MR: While studying in San Francisco, my focus was graphic design, which later evolved into fashion design. I painted very little then except for private works in my own home. I needed to work for a living and art was just a hobby then. I made the move to San Francisco because New Orleans was too small of a town and felt too slow pace, San Francisco was fantastic for me. My studies in graphic design helped me expand in fashion and was the core of the start of my career.
Q: How would you describe yourself as a fashion designer? And is that description the same as an artist?
MR: Great question! I feel my attraction to designing clothes with elegant lines, unexpected color and textural patterns—with couture traditions—is infused into my paintings today.
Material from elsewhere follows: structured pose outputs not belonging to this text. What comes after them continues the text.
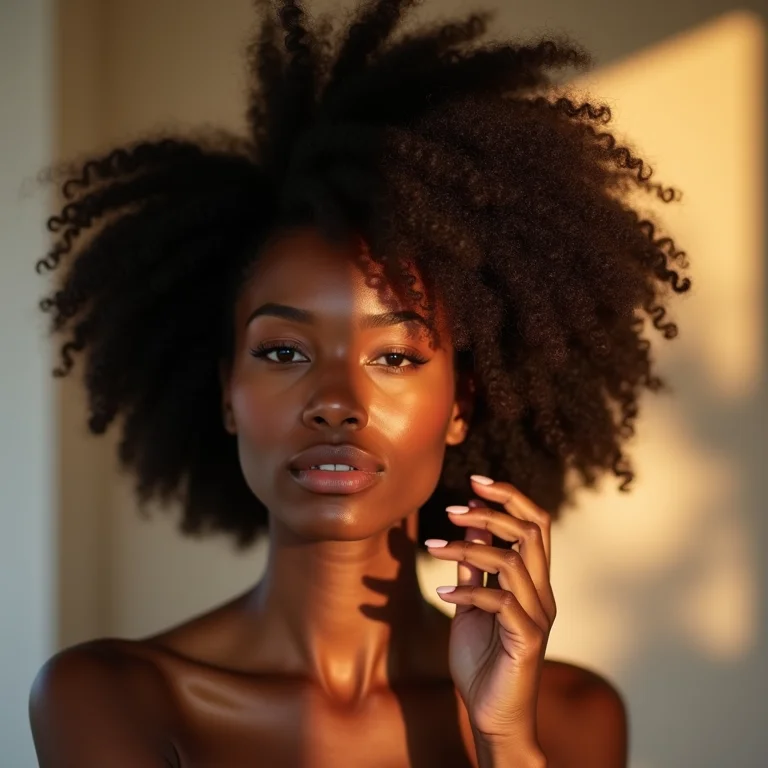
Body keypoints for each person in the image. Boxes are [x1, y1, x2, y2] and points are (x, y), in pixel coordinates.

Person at [28, 0, 692, 765]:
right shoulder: (109, 697)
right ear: (225, 395)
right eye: (283, 353)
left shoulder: (570, 716)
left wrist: (504, 739)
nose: (337, 402)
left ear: (462, 402)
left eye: (396, 357)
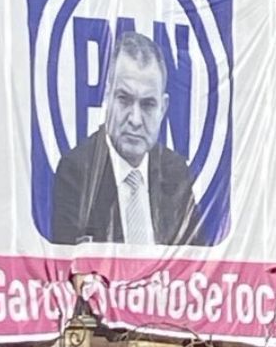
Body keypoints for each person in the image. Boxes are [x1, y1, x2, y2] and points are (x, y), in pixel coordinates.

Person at [51, 31, 206, 247]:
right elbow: (71, 266)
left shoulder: (175, 172)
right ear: (108, 98)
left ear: (163, 108)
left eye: (148, 104)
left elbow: (197, 261)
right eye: (124, 100)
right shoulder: (77, 171)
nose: (135, 119)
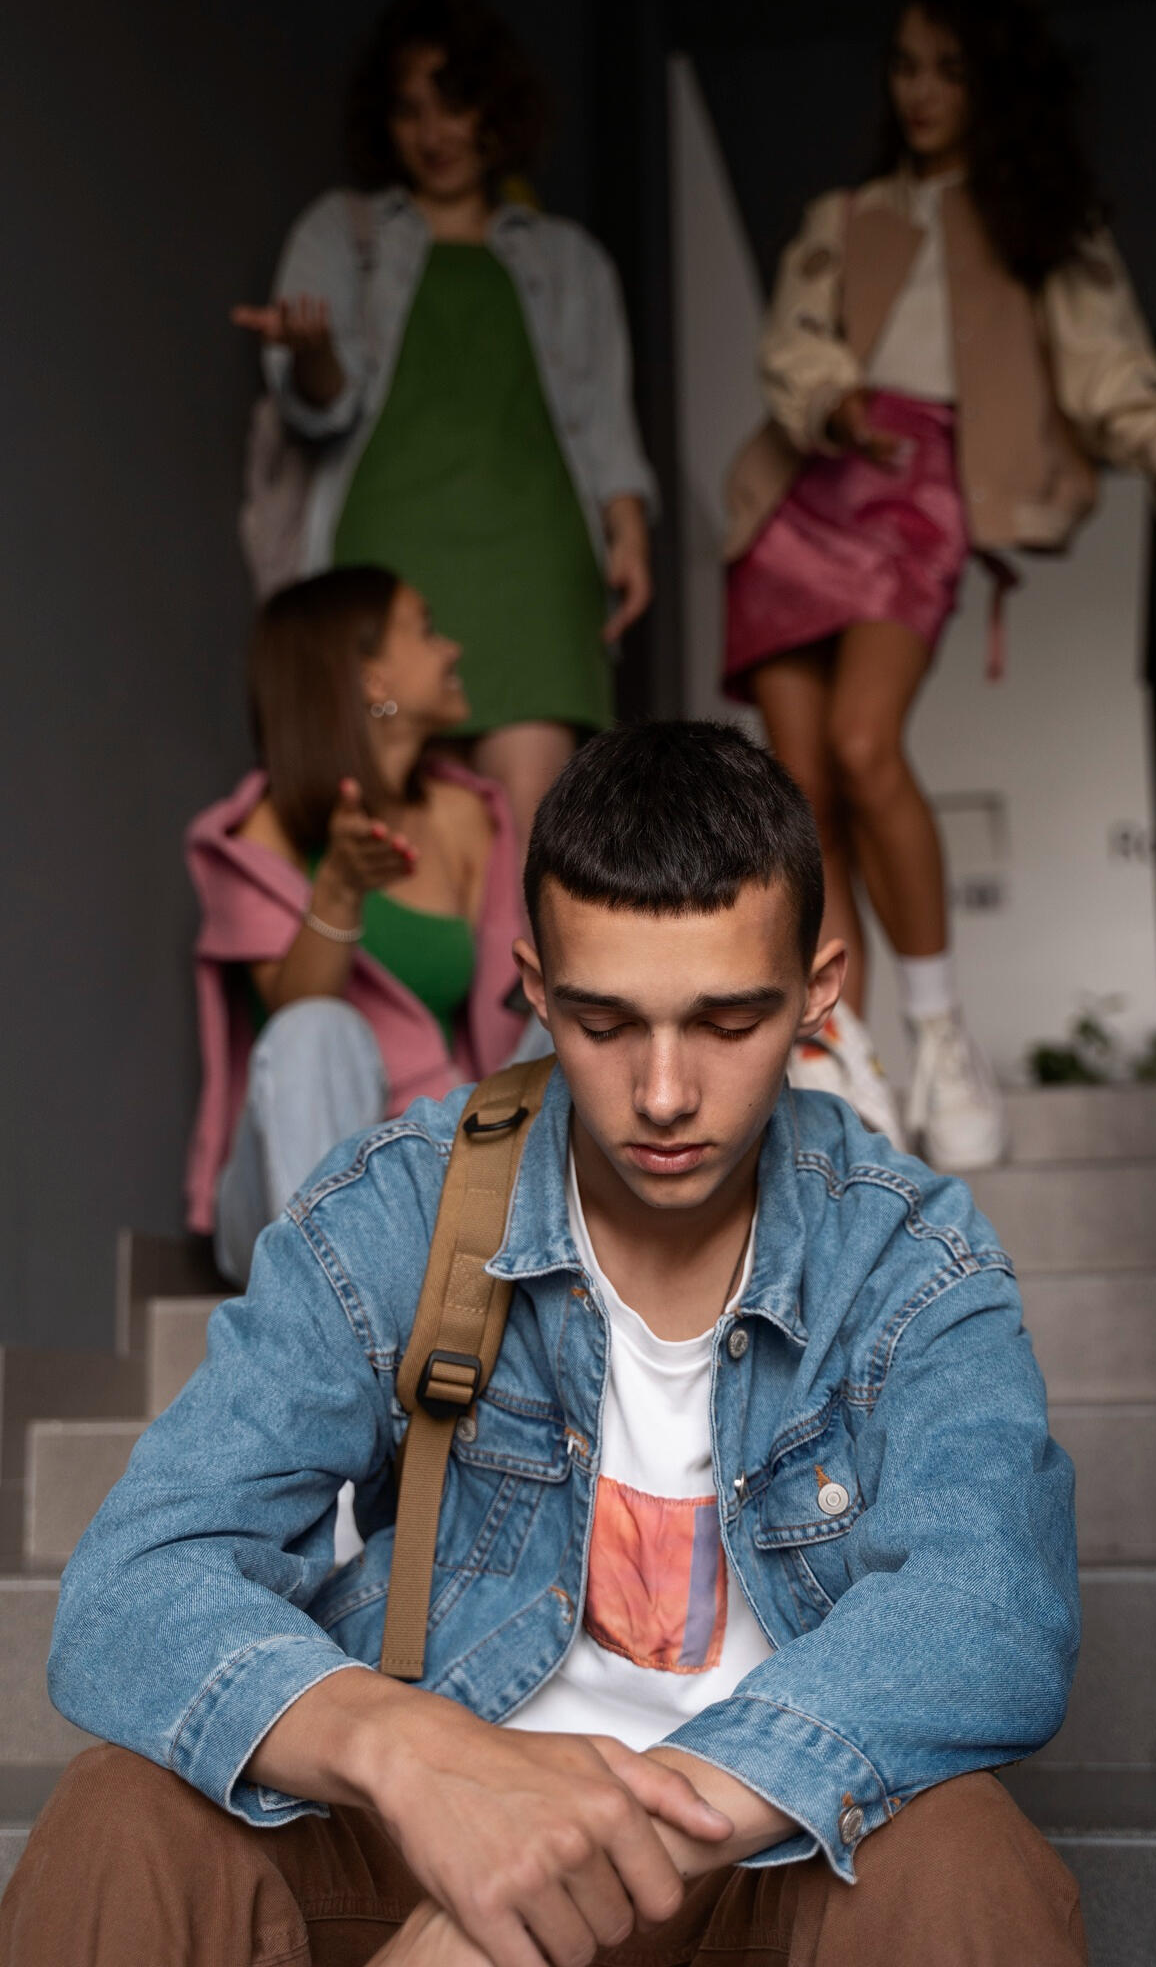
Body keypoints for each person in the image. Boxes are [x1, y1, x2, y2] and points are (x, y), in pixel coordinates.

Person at [5, 721, 1084, 1966]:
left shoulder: (907, 1256)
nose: (665, 1091)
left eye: (727, 1021)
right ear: (532, 986)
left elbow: (993, 1605)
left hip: (753, 1859)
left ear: (819, 991)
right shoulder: (400, 1208)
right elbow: (131, 1585)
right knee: (124, 1815)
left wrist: (612, 1846)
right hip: (432, 1829)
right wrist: (409, 1754)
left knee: (963, 1864)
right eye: (605, 1020)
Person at [724, 0, 1156, 1172]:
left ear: (995, 83)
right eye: (905, 65)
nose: (921, 91)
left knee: (862, 741)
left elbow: (1106, 365)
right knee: (801, 791)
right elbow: (791, 345)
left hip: (925, 492)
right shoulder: (843, 217)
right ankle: (836, 1040)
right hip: (805, 488)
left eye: (949, 68)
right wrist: (831, 395)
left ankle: (943, 1030)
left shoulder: (1040, 227)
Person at [233, 0, 656, 855]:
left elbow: (601, 415)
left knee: (536, 818)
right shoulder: (343, 234)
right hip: (385, 568)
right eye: (409, 109)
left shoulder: (568, 260)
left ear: (496, 109)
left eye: (454, 103)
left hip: (532, 574)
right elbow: (318, 410)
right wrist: (310, 353)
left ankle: (530, 998)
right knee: (386, 806)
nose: (434, 132)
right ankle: (395, 999)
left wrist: (627, 529)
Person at [186, 565, 524, 1285]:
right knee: (315, 1030)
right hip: (294, 1181)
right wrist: (337, 887)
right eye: (426, 629)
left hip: (442, 1164)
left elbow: (503, 1019)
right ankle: (330, 1330)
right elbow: (292, 1012)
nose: (452, 648)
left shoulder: (467, 820)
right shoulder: (265, 832)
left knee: (584, 1008)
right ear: (372, 680)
Because of my graphic and fashion design background, I am inclined to design my paintings so that they feel elegant and decorative in a home, while masquerading veiled stories in every one of them.
Q: What caused you to shift careers from fashion designer to a full-time artist?
MR: The fashion industry at the time was facing a big turn-around and I thought it was time for a change. While I was designing clothes I was also working as a muralist and decorative artist, which allowed me to be self-employed and establish my own business, which I loved! I thought it was time to focus more on that and I could always go back to fashion.
Q: It seems like you really enjoy using different materials when it comes to your artwork. Which materials are your favorite to use?
MR: I truly enjoy the challenge of working with plaster on all my works. It allows me to sculpt and build texture in addition to metallic leaf to give my paintings more depth and hints of Art Deco and modern interpretations of midcentury.
Q: Do you have a favorite piece that you’ve done and what about it speaks to you?
MR: One of my favorite pieces is Siempre Esperando (Always Waiting), a figurative painting of a lone man standing or waiting to make the decision to move forward or stay behind—a position we all find ourselves at various points in our lives that will bring change, good or bad.
Q: What made you decide to move from Hollywood to Palm Springs?
MR: I needed to expand my thoughts and mind to expand my work, and Palm Springs had both the skies and peace I desired. I had lived in Los Angeles for 25 years and the economy was changing. My mom lived close to Palm Springs and the community was great; Los Angeles wasn’t profitable for my work anymore and Palm Springs had a lot of opportunities. It was a good transition for me.
Q: Any new and upcoming projects you are working on?
MR: I am currently working on a few art consulting commissions for restaurants and a Los Angeles condominium complex that will house my paintings on 12 floors.
Q: Your story and success as an artist are inspiring. What piece of advice do you have out there for people striving to become an artist?
MR: I would tell beginning artists to paint honestly from what they know, paint from their hearts and create a life around art. It’s a rewarding and humbling experience to share. I also want them to know that it’s very possible to have a successful career in art. There are so many different avenues of art and for them to continue to expand and learn.
For the Love of Art: Max went to Academy of Art University in San Francisco to study graphic design. This later turned into a passion for fashion design. “My studies in graphic design helped me expand in fashion and was the core of the start of my career,” he said.
Coming Up Next: Rodriguez says he is currently working on a few art consulting commissions for restaurants and a Los Angeles condominium complex that will house his paintings on 12 floors. We can’t wait to see how those turn out!